CAPÍTULO 16
Uma pedra e um corvo
Quando deixei o rio para trás, me dei conta de que a estrada que levava ao Portão do Registro Distante não era uma estrada. Era mais um caminho rudimentar e cheio de curvas, escondido entre as laterais de duas enormes montanhas negras, que ficavam lado a lado, criando um portão natural mais ameaçador que qualquer coisa feita por Mortais, ou por Guardiões. As montanhas eram lisas, com cantos afiados refletindo o sol, como se fossem feitas de obsidiana. Pareciam estar cortando tiras negras no céu.
Que ótimo.
A ideia de percorrer um caminho no meio dessas rochas irregulares e afiadas era um pouco mais do que intimidante. Fosse lá o que os Guardiões estivessem fazendo, definitivamente não queriam que ninguém soubesse.
Mas isso não era surpresa.
Exu estava voando em círculos acima de mim agora, como se soubesse exatamente para onde estava indo. Apertei o passo para seguir a sombra dele na trilha à minha frente, grato pelo pássaro apavorante que era maior até que Harlon James. Eu me perguntei o que Lucille acharia dele. Engraçado como um corvo sobrenatural dos Grandes podia parecer a única coisa familiar no cenário.

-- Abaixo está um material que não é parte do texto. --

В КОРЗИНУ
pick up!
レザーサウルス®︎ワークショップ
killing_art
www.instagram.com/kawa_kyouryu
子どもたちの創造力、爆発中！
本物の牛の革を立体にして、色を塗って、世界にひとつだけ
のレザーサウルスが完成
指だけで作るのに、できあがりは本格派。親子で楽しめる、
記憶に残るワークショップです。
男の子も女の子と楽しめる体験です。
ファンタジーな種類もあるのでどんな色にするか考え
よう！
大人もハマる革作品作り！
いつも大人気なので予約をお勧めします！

Mesmo com a ajuda do corvo de tio Abner, eu ficava parando para consultar o mapa de tia Prue. Exu definitivamente sabia a direção geral do Registro Distante, mas desaparecia de vista a cada quilômetro, mais ou menos. Os penhascos eram altos, a trilha era sinuosa, e ele não precisava se preocupar com percorrer essas montanhas.
Pássaro de sorte.
No mapa, meu caminho estava delineado pelo traço trêmulo de tia Prue. Cada vez que eu tentava acompanhá-lo, o caminho desaparecia alguns quilômetros à frente. Eu estava começando a temer que a mão dela tivesse tremido demais na direção errada. Porque, no mapa, não era para eu andar sobre as montanhas nem entre elas. Parecia que eu tinha de passar através delas.
— Isso não pode estar certo.
Olhei do papel para o céu. Exu deslizou de árvore em árvore na minha frente, apesar de que agora estávamos mais perto das montanhas, e as árvores estavam bem mais distantes umas das outras.
— Claro. Vai em frente. Esfrega na minha cara. Alguns de nós precisam andar, sabe.
Ele guinchou de novo. Balancei a garrafinha de uísque acima da cabeça.
— Só não se esqueça de quem está com seu jantar, hein?
Ele mergulhou na minha direção, e eu ri enquanto colocava a garrafinha de volta no bolso.
Não pareceu tão engraçado depois dos primeiros quilômetros.
Quando cheguei à face lisa do penhasco, verifiquei o mapa novamente. Ali estava ele. Um círculo desenhado na encosta, marcando alguma espécie de entrada de caverna ou túnel. Era bem fácil de achar no mapa. Mas quando baixei o papel e tentei encontrar a caverna, não havia nada.
Só uma face de penhasco pedregosa, tão íngreme que subia em uma vertical reta, interrompendo a trilha bem à minha frente. Ela subia tão alto até as nuvens, que parecia não terminar nunca.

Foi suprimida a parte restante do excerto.